The purpose was to dye the hair back to black, so that it would be acceptable.

There have been cases in Japan where schools have required students whose hair is not naturally black to dye it black, because any other colour is banned as unnatural.

15 Likes

Fuck China. Just Fuck China!

(Not all Chinese, obvs - just the CP and its control freak leaders.)

1 Like

In case one does not know this dyed hair in Japanese public school is also usually a no no.

I remember kids being sent home for dying their hair, called chapatsu, which was usually bleaching and dying some shade of light brown.

It’s actually a rule in many public schools, which is why delinquents in anime when they take place in school which is most of them always have dyed hair that looks different than the rest of the characters.

So the same sort of thinking exists in Japan, and it continues in most traditional corporations of a formal nature but not all places. Rules like this though are common. One reason so many young people choose to work as part-time convenience store clerks is because there usually isn’t any kind of image code for that it’s more relaxed.

8 Likes

IFAB says nothing about dying your hair, and they put ten pages in The Laws of the Game explaining the offside rule.

6 Likes

This isn’t entirely unfamiliar in the US. It has largely disappeared from the university level (barring a few religious schools), but is still pretty common at the high school level in parts of the country. My district has a rule against unnatural colors, which hasn’t caused any problem with my child’s blue hair, but it was previously strictly enforced.

8 Likes

Are you sure that you don’t mean Russia when it was ruled by Tsar Peter the Great?

6 Likes

Agreed, seems to be a lot of people blaming China for this kind of thing when it’s pretty common here.

I can’t say I’ve heard of schools here in the US with rules specifically about hair color but I wouldn’t be at all surprised. I have seen reports of charter schools prohibiting African American students from wearing “natural” hair styles. i.e. no afros, dreads, etc. In fact, I seem to remember one school that had the nerve to cut one young man’s dreads off because they didn’t conform to the schools code and he had been warned.

Then there’s the school picture thing with girls who aren’t allowed to wear sleeveless shirts, or anything with thin straps displaying a lot of (or any) shoulder. There was one school that went so far as to badly photoshop fake shirts over girls with exposed shoulders in their yearbook. Naturally it wasn’t even enforced across the board and of course it tended to be minority girls whose pictures were defaced.

As for sports teams and dumb rules, I wrestled in high school and at age 16 I had the barest bit of downy peach fuzz on my cheeks and chin.

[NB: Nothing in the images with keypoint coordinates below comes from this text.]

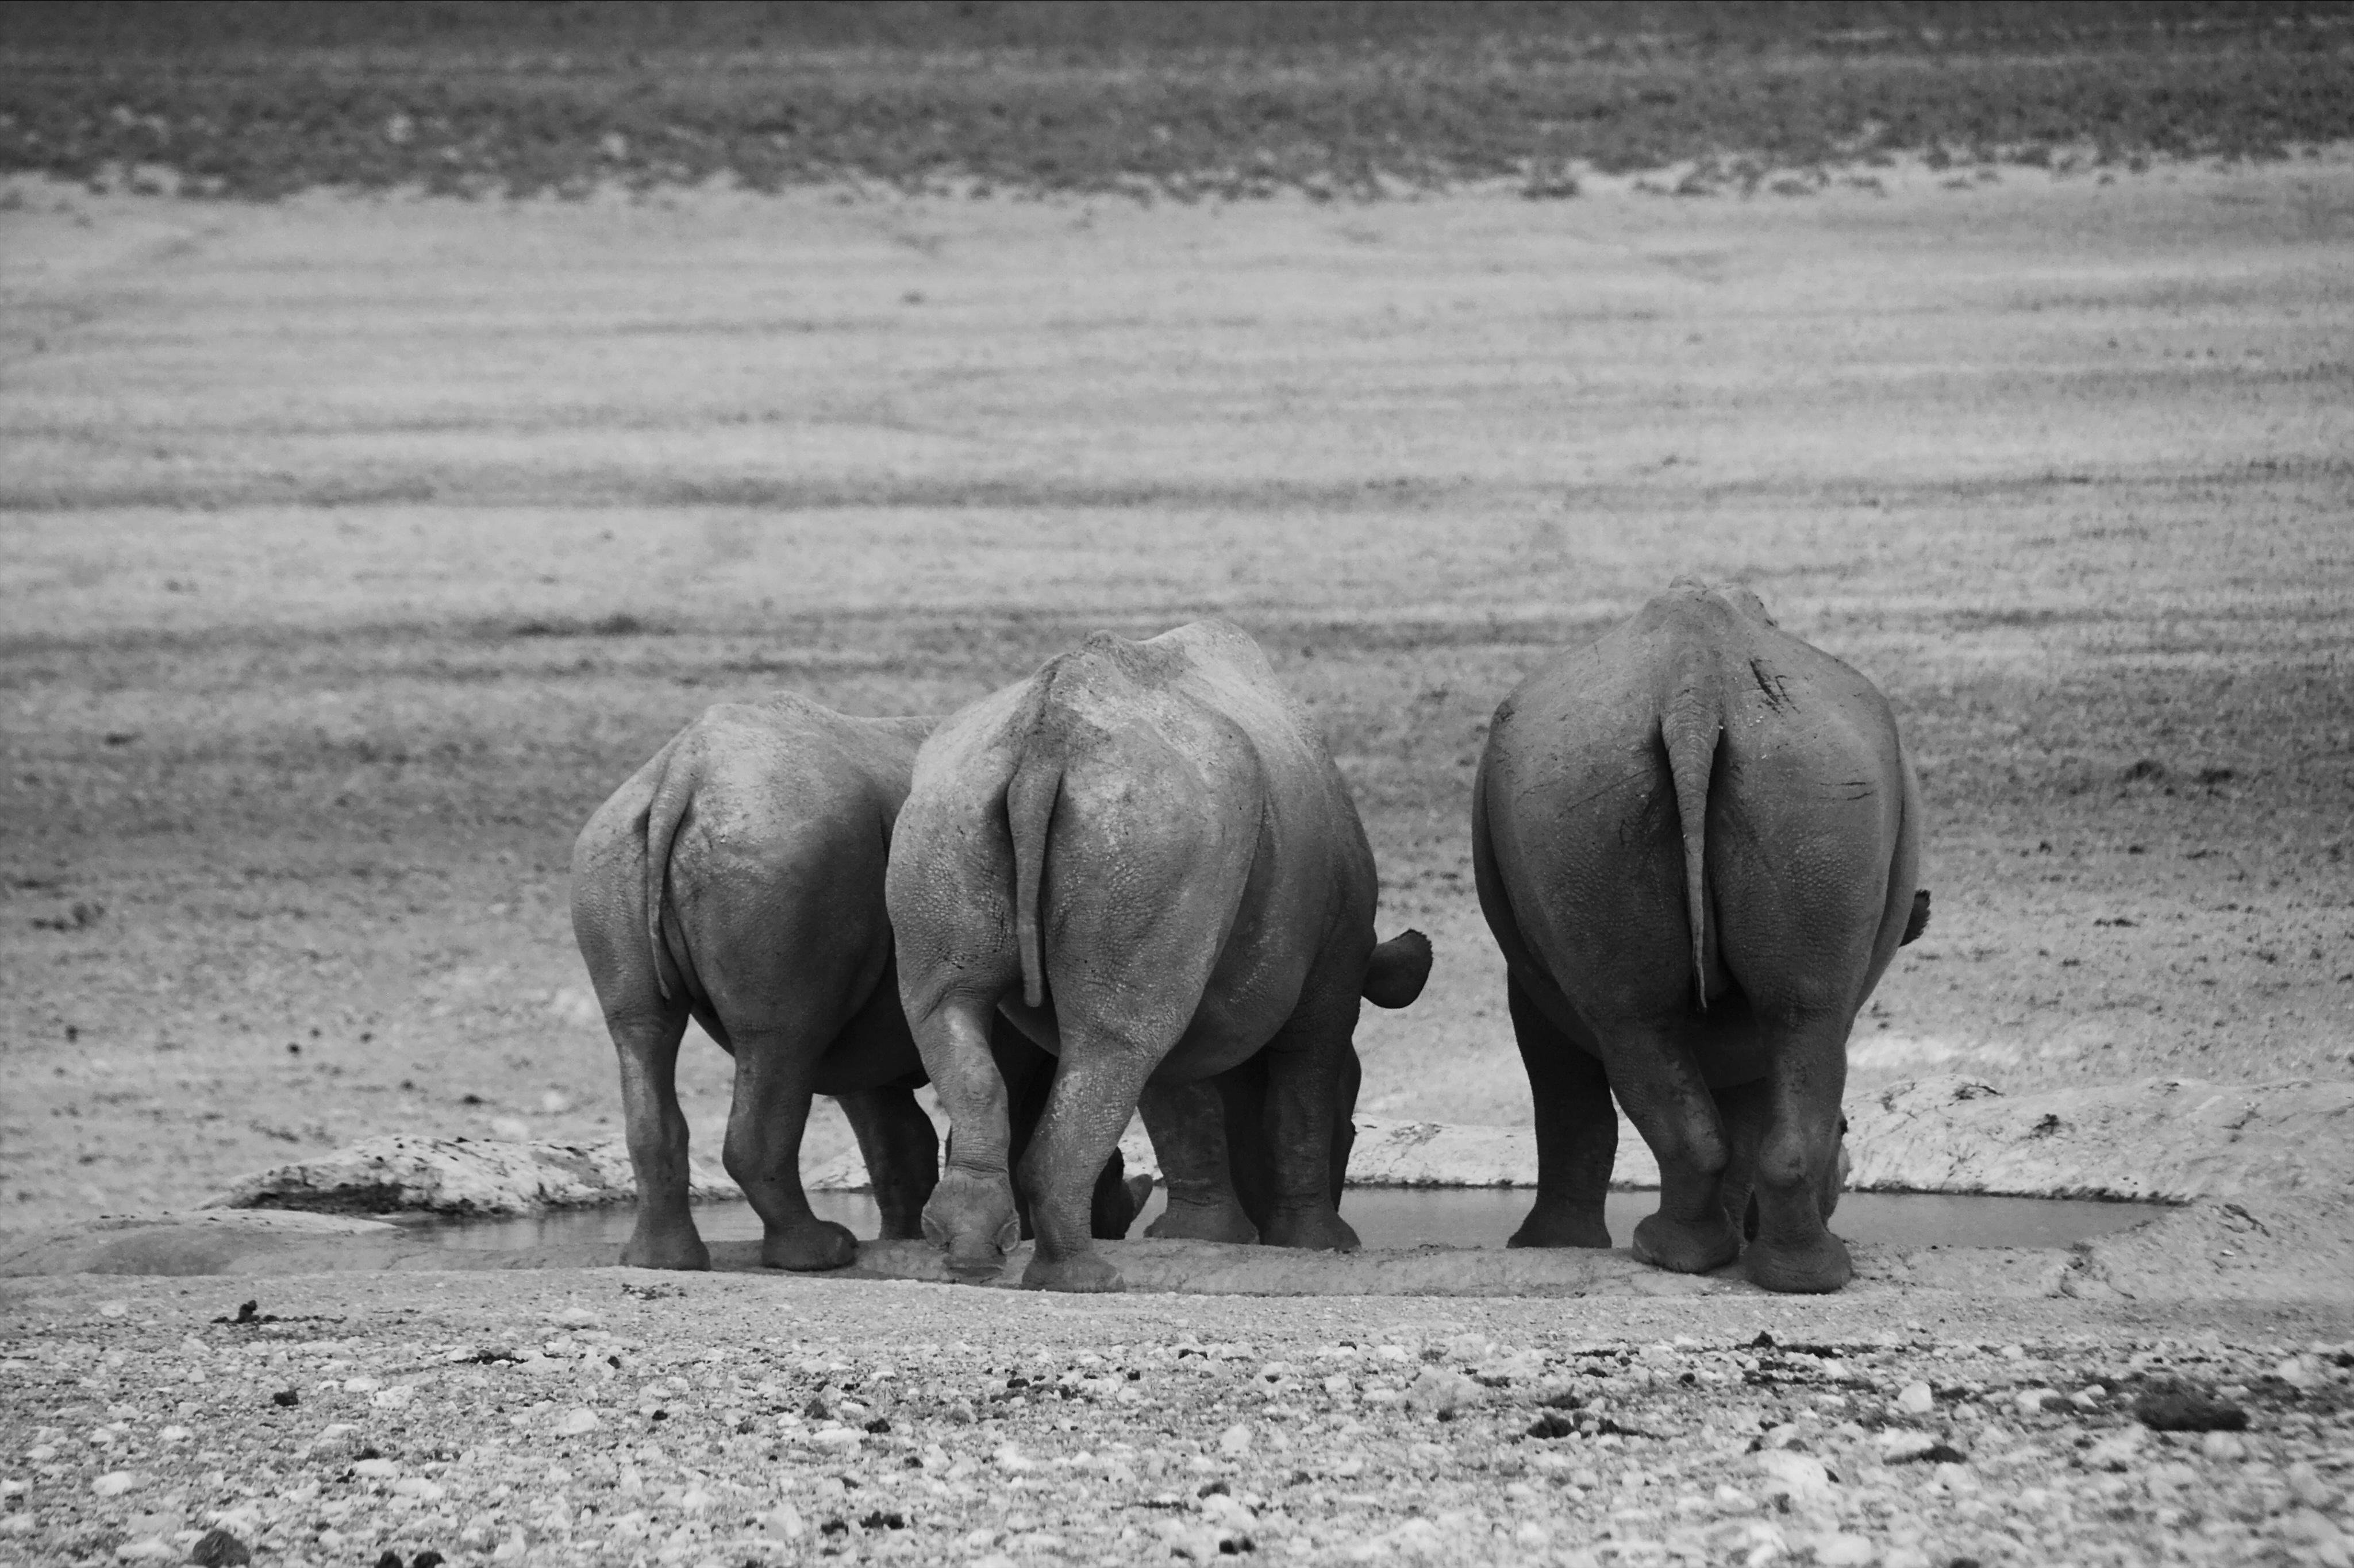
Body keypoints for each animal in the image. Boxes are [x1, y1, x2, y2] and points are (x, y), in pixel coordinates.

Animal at [570, 694, 1147, 1272]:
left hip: (616, 845)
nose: (1116, 1228)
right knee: (780, 1040)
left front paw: (906, 1239)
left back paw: (662, 1261)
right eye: (1117, 1175)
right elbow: (991, 1118)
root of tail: (681, 774)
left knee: (645, 1030)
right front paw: (1000, 1236)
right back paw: (823, 1253)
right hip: (783, 850)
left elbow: (898, 1143)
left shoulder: (868, 1031)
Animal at [885, 621, 1432, 1292]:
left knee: (955, 1009)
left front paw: (1207, 1237)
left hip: (958, 805)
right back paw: (1089, 1279)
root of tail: (1046, 739)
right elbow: (1301, 1088)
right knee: (1120, 1040)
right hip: (1141, 825)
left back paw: (973, 1263)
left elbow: (1181, 1102)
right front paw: (1322, 1243)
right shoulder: (1334, 960)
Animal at [1471, 580, 1928, 1293]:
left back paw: (1744, 1266)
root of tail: (1694, 684)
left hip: (1724, 770)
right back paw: (1736, 1263)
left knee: (1731, 1020)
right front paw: (1551, 1246)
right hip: (1772, 768)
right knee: (1765, 1022)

I wasn’t even making an attempt to pretend it was going to grow into a beard or mustache. I was simply ignoring it. In order to compete in that day’s wrestling meet I had to have somebody quickly drive me home to shave and back over to the school to have my face inspected by the ref. :roll_eyes:

7 Likes

GirlChild’s school district has a rule against “unnatural” colors, but it seems to be largely unenforced.

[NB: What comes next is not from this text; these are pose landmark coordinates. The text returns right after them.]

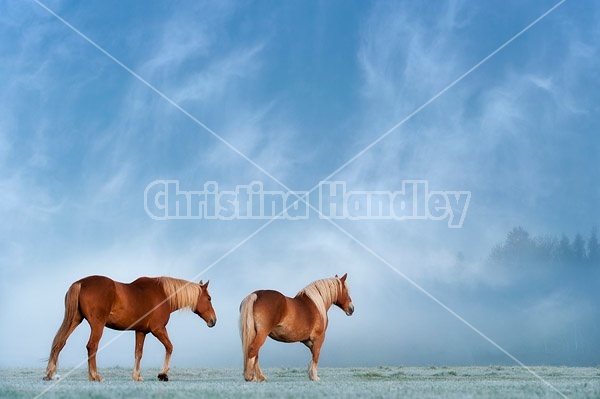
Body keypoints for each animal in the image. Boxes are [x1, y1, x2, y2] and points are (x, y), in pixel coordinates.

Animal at [42, 276, 216, 382]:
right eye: (209, 298)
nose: (213, 321)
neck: (164, 295)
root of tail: (81, 283)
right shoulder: (158, 329)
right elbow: (170, 347)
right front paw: (163, 374)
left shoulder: (141, 332)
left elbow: (138, 353)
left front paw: (137, 376)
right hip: (97, 325)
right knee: (92, 346)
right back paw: (95, 376)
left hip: (75, 320)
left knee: (59, 343)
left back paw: (50, 374)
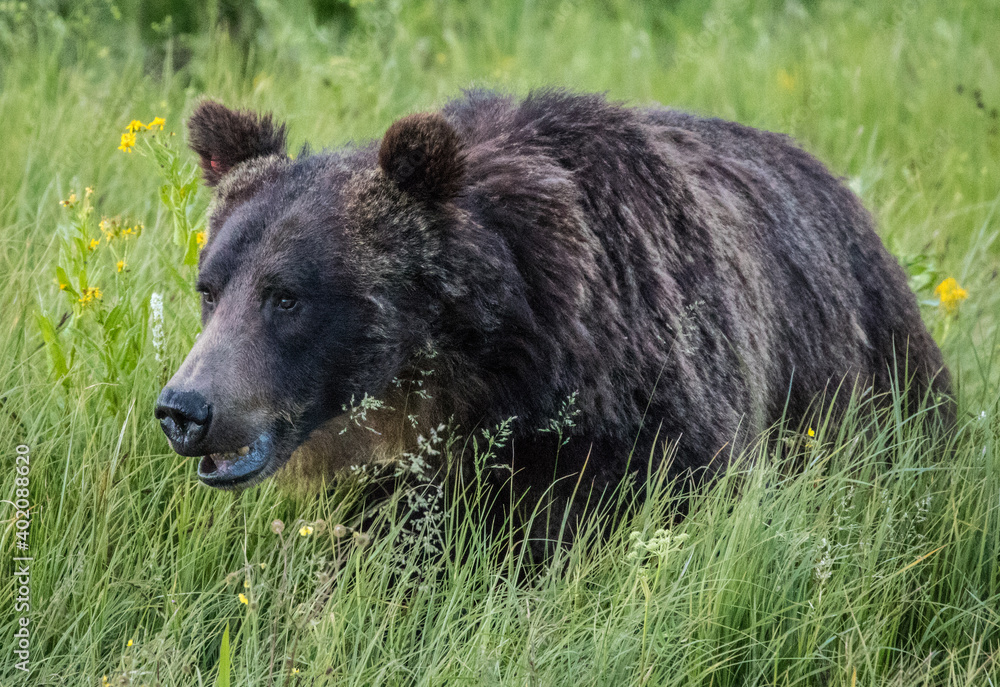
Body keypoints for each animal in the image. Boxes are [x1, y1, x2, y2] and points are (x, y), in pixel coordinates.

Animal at [155, 89, 953, 553]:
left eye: (286, 296)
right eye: (209, 286)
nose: (186, 408)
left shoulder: (648, 413)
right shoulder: (409, 474)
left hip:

While I haven’t seen any kids with “Billie Eilish Powerade green” hair, there are a ton of kids with pink or purple streaks, bleached hair, etc…

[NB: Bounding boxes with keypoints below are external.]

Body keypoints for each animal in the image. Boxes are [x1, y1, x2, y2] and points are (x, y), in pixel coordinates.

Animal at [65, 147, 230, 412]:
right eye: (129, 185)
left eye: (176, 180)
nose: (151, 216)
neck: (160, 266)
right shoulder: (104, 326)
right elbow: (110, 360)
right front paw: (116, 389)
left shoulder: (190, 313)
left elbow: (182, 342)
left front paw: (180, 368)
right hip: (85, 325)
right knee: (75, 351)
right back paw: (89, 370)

Growing up, my school also had a rule against “distracting” colors, but it was the 80’s and punk was big. One kid had a giant bleached mohawk, and his sister changed her hair color every couple of weeks to some other neon and unnatural color. They never got sent home etc… for it.

5 Likes

Fun fact: You can’t even join the PLA if you have tattoos.
Their cannon fodder must be cut from the finest cloth.

1 Like

Of course the next step is for an enterprising youth with a hair color he doesn’t wish to part with: wear a hairpiece/wig for the game.